The Eureka Effect: the art and logic of breakthrough thinking.
Norton. 2000

rating : 3.5 : worth reading
review : 23 September 2002

Perkins describes the difference between "reasonable" problems -- those where steady progress to a solution can be made by simply continuing to work at it -- and "unreasonable" problems -- those that require some kind of breakthrough thinking to occur. He discusses why these problems differ, and how to recognise ones that need breakthrough events, sub-categorises these into different kinds of breakthrough events, then goes on to suggest ways of arranging the circumstances so that such a breakthrough is more likely to occur.

Searching can be likened to trying to find the highest point in some terrain when it is foggy, so you can see for only a few steps around you. In this analogy, the height of a place represents how good the solution is at that place, so the highest point represents the best solution. Then reasonable problems are like climbing a simple round-topped hill: to get to the top, just walk uphill in whichever is the steepest direction at your current location. [In the search techniques literature, this process is indeed called "hill-climbing".] Perkins likens unreasonable problems to searching for gold in the Klondike. There is a wilderness of possibilities: the search space is vast and the solutions few and hard to find (analogy: a vast amount of terrain, and very few hills). There are clueless plateaus: a large number of nearby possible solution states are all very similar (or possibly all very different) in such a way that they give no clue to the best direction in which to progress (analogy: a vast flat plateau, or very rugged ground, with no obvious hills in sight -- remember, it's foggy, so you can't simply use a telescope to spy out the distant hills!). There are narrow canyons: there is some sort of barrier around the current states (analogy: very few paths or passes out), making it difficult to escape into a better area. And there are false oases: where the solutions are good, but not good enough, and the real solution is a fair way off through a region of less promise (analogy: low hills separated from higher hills by valleys of less promising solutions).
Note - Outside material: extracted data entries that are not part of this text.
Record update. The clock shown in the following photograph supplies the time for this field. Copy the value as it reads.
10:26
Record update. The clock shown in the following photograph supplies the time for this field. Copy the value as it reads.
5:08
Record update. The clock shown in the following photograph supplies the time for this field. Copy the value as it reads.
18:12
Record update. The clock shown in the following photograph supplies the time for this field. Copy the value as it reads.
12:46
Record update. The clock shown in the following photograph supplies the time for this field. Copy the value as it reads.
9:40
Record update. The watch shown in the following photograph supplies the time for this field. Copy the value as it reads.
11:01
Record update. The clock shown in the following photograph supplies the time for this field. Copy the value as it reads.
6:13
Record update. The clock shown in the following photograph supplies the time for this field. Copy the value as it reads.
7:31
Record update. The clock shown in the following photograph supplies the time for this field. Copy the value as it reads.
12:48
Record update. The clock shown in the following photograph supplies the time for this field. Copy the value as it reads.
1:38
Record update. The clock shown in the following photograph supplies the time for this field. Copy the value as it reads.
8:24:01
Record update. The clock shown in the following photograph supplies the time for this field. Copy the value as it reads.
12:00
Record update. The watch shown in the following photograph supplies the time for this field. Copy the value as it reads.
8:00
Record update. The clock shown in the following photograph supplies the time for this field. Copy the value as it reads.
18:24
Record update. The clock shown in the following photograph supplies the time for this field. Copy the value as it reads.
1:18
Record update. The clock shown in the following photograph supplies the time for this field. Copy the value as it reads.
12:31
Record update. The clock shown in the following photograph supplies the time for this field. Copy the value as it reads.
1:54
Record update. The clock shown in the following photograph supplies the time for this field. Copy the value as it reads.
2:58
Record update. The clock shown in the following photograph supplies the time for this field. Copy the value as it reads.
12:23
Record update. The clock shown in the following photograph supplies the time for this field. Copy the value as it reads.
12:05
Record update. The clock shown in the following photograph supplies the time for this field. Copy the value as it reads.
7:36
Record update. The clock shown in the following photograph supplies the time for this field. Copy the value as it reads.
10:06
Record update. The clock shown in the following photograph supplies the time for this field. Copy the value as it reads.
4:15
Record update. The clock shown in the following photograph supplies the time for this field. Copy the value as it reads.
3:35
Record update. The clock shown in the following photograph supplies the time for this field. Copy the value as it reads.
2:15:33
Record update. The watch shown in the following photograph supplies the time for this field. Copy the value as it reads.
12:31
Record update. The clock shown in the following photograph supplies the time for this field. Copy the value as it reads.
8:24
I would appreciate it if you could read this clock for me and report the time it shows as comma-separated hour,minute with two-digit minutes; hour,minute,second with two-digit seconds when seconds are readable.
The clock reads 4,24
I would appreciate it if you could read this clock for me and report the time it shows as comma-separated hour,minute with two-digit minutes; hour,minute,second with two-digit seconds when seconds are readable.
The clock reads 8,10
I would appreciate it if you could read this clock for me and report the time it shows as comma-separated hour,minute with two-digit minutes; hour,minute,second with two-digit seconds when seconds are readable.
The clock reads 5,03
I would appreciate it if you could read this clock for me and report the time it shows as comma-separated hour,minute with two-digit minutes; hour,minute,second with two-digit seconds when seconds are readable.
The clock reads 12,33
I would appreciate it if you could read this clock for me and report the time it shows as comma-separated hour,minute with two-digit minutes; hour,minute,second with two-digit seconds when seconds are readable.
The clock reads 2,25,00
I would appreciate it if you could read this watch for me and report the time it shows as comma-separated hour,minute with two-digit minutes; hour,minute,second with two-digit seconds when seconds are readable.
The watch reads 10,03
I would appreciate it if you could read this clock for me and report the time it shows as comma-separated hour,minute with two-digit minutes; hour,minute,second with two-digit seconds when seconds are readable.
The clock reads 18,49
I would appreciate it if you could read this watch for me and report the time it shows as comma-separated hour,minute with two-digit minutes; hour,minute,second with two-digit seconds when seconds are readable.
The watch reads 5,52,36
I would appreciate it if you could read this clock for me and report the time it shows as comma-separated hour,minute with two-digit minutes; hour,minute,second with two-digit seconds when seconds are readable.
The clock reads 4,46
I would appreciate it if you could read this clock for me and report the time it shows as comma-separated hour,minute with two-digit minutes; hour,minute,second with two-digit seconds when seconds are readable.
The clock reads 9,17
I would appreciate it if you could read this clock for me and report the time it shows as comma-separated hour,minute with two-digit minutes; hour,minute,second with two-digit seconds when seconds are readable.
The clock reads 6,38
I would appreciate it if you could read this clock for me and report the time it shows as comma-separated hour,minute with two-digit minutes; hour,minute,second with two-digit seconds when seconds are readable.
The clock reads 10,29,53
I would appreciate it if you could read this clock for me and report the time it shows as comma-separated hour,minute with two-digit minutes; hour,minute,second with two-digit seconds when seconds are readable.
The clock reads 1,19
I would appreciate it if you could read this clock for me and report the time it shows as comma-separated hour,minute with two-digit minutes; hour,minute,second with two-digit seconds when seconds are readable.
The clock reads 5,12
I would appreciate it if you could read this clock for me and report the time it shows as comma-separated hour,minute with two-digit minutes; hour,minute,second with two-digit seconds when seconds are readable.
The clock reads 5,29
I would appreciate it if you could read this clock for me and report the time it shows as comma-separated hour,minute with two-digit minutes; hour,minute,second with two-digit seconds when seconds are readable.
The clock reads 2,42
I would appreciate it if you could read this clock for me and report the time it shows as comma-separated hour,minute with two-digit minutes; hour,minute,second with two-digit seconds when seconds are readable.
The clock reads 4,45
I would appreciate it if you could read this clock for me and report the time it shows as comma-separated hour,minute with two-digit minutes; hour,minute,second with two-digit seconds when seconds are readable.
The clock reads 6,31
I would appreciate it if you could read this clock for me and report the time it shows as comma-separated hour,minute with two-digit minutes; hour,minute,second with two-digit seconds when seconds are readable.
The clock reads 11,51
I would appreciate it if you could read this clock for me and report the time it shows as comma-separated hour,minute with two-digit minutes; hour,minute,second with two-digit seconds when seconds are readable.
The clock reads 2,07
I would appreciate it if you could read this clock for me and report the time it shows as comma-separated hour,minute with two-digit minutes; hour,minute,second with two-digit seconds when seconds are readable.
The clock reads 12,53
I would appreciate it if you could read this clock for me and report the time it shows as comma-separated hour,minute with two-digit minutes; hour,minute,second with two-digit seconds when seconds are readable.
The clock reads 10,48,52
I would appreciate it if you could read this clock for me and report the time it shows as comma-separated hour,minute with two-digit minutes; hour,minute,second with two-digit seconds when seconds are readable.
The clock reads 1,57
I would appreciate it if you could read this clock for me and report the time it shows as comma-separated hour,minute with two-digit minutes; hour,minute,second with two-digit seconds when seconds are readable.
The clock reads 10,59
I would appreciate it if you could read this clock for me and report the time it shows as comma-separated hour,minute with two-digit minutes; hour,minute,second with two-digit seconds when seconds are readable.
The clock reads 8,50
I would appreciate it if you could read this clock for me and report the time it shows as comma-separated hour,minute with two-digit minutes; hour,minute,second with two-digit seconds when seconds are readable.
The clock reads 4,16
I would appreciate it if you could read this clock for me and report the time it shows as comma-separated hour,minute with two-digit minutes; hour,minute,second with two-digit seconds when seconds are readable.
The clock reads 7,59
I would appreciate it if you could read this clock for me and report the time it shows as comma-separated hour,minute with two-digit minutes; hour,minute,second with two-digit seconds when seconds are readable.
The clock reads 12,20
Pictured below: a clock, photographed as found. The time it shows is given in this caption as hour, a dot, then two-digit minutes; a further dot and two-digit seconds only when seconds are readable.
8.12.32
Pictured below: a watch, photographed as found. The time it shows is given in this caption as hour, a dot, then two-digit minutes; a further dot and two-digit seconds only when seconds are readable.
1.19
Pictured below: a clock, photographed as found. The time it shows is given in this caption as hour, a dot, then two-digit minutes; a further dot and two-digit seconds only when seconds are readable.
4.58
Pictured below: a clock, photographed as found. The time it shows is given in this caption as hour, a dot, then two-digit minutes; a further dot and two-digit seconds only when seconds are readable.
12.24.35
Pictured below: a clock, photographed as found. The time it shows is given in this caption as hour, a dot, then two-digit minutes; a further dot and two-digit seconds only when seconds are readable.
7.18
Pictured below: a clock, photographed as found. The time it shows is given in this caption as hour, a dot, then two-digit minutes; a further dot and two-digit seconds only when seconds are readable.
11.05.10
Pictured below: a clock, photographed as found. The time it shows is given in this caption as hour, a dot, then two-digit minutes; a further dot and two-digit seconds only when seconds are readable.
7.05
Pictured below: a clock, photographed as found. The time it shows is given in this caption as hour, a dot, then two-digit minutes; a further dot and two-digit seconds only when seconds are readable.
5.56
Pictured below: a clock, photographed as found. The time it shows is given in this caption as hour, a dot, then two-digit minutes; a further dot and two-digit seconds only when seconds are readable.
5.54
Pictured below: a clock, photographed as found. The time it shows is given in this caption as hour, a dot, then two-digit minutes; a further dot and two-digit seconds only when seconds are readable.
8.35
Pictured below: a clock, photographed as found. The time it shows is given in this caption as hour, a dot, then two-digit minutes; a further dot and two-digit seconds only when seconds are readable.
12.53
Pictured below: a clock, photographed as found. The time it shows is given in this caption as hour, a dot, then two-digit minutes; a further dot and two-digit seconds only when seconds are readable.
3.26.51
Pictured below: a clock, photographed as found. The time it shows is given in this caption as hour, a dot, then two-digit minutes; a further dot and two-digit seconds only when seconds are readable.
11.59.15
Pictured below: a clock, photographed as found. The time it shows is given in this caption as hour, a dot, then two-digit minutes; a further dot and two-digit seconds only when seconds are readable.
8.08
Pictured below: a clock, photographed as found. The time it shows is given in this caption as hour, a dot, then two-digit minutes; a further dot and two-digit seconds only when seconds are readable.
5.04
He gives a variety of techniques for breaking out of canyons and away from false oases, including well-known ones such as brainstorming and lateral thinking, and for moving more puposefully in clueless plateaus, such as learning more about the problem (as with Sherlock Holmes' expertise in identifying different cigars' ash) to make tiny clues more apparent. [This would appear to work for the all very similar "plateau" states analogy, but not for the all very different "rugged" states. And very rugged clueless search spaces are quite common.]

He also provides "exercises" to help train the breakthrough techniques. These tend to be what I would call standard lateral thinking brainteasers, and I don't find them as useful as they might have been. That's partly because, since they are standard problems, I have seem most of them before, in one form or another. And partly because they are small, "closed" problems where you know there is a solution. Yet the tasks they are acting as training for are characterised by being open (it's not clear what is relevant to the problem and what is not: no-one has kindly written down a problem statement containing all and only pertinent information), and by there being no guarantee there is a solution (it's much easier to keep persevering if you know there is an answer to be found, than if you suspect there may not be).

Trick problem caveats aside, this is a useful book. The classification of the different kinds of problem areas is very interesting, as are the corresponding different solution techniques, and the whole book is written in a very readable manner.